··· Tekst ···

Skocz do zawartości

Shit testy mężczyzn na mężczyznach


krzy_siek

Rekomendowane odpowiedzi

Witajcie Bracia,

 

Nie było mnie tutaj od jakichś 2 miesięcy - byłem zajęty pracą nad sobą, nad organizacją swojego czasu, rozwojem zawodowym. Słuchałem jednak codziennie w samochodzie po drodze do pracy audycji Marka. 

Generalnie - wszystko OK; postanowiłem jednak napisać w swojej sprawie. Być może chciałem bardziej wygadać się, niż uzyskać jakieś porady - tym bardziej, że nie chcę tutaj opisywać dokładnego przebiegu zaistniałej sytuacji (dbam o anonimowość).

Czytanie Forum, audycje Marka, książki (Marka i nie tylko) sprawiły, że zwracam często uwagę na sytuacje, na które kiedyś machnąłbym ręką. Jest to według mnie pozytywna rzecz - zwiększyła się moja świadomość.

 

Ad rem:

Jak wiemy, shit testy są wykonywane nie tylko przez kobiety na kobietach, lecz także przez mężczyzn z naszego otoczenia na nas.

Może to przybrać różną formę, np. ktoś równy rangą zawodową próbuje dawać nam polecenia.

Odkąd tutaj jestem, dużo lepiej odpieram różnego typu gówniane zachowania.

Dzisiaj jednak, w wyniku być może - zmęczenia, zamyślenia, złej oceny - nie udało się. Przy tym - taka sytuacja przeszłaby, gdyby osoba którą mam na myśli była moim dobrym kumplem - ja jednak z nim rozmawiałem przez całą znajomość tylko w celach koniecznych/oficjalnych i nie podobało mi się to, w jaki sposób często odnosi się do innych przy pomocy głupich komentarzy.

··· Materiał ···

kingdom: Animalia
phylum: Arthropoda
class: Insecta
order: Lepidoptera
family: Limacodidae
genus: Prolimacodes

···
··· Materiał ···

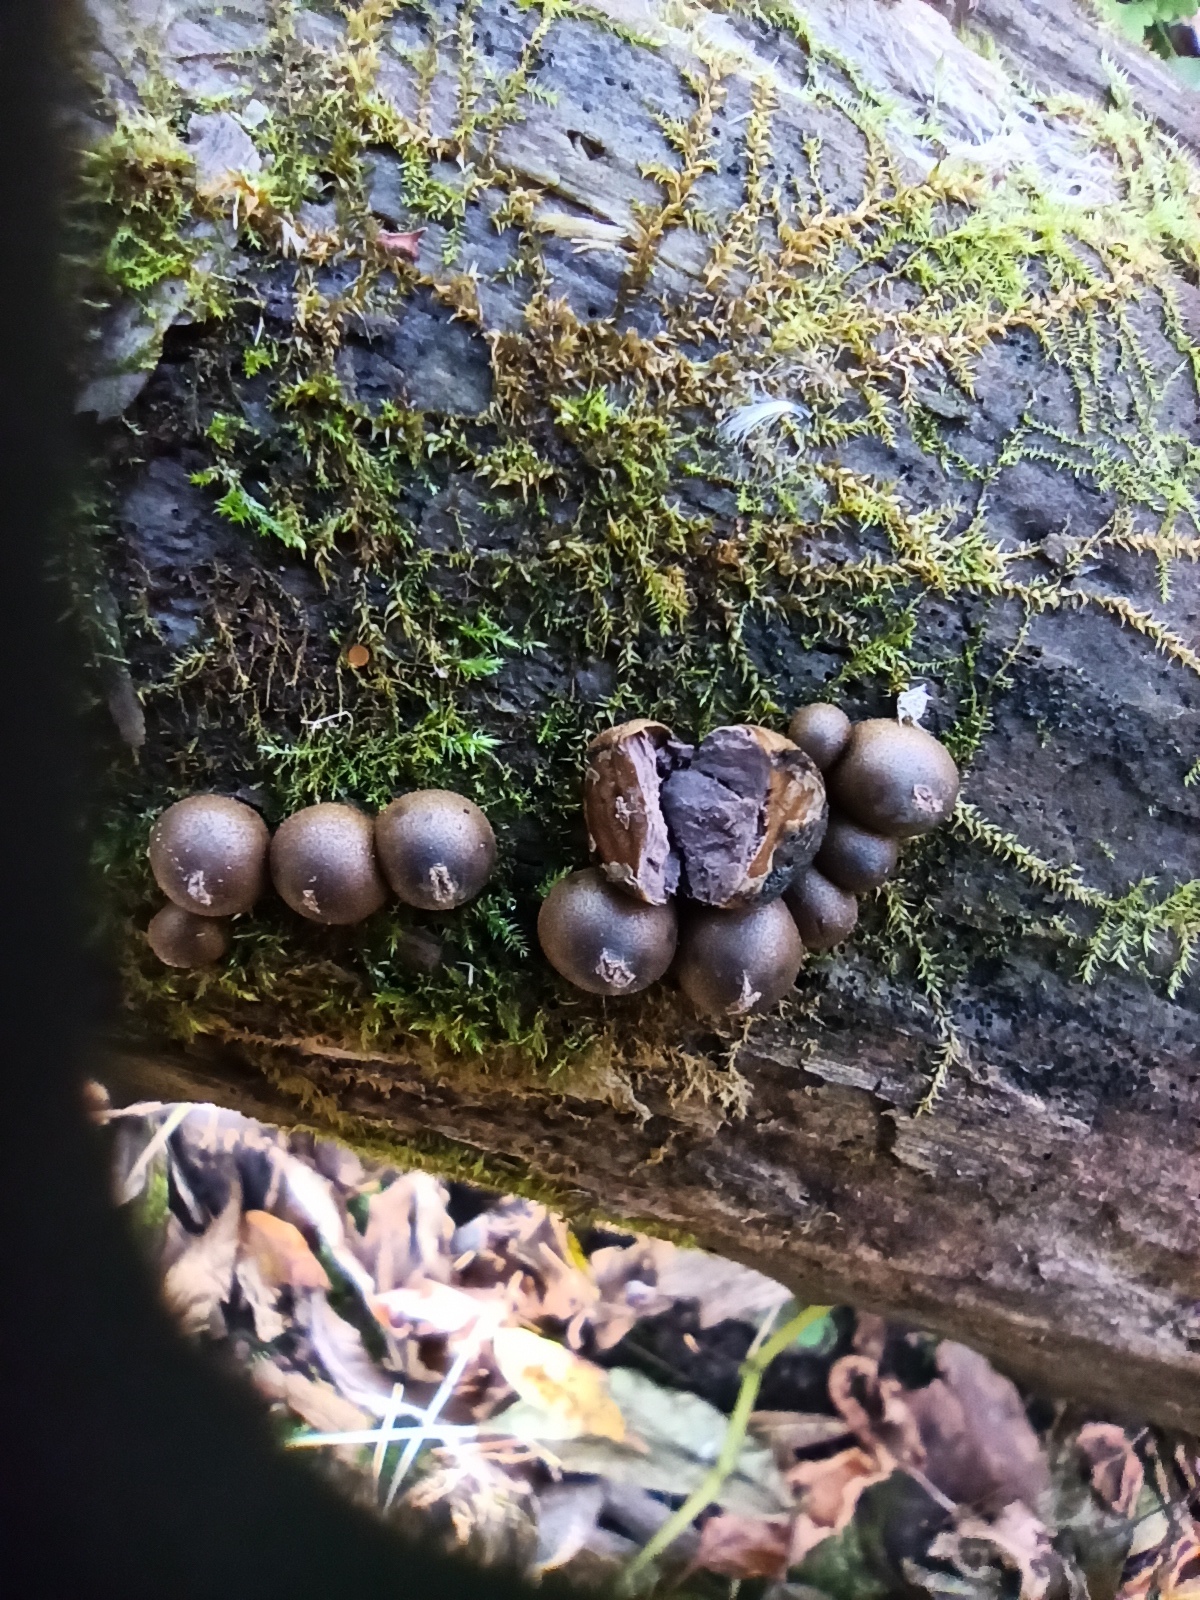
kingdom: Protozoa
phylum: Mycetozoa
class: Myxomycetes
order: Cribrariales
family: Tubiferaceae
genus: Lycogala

···
··· Materiał ···

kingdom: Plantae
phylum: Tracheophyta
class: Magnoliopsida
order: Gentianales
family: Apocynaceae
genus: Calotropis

···

**Cel**.
Przepisz z tekstu fragment od „Czytanie Forum, audycje” do „się moja świadomość.”. Wpisy pochodzą z innego źródła niż tekst.

**Odpowiedź poniżej**.
Czytanie Forum, audycje Marka, książki (Marka i nie tylko) sprawiły, że zwracam często uwagę na sytuacje, na które kiedyś machnąłbym ręką. Jest to według mnie pozytywna rzecz - zwiększyła się moja świadomość.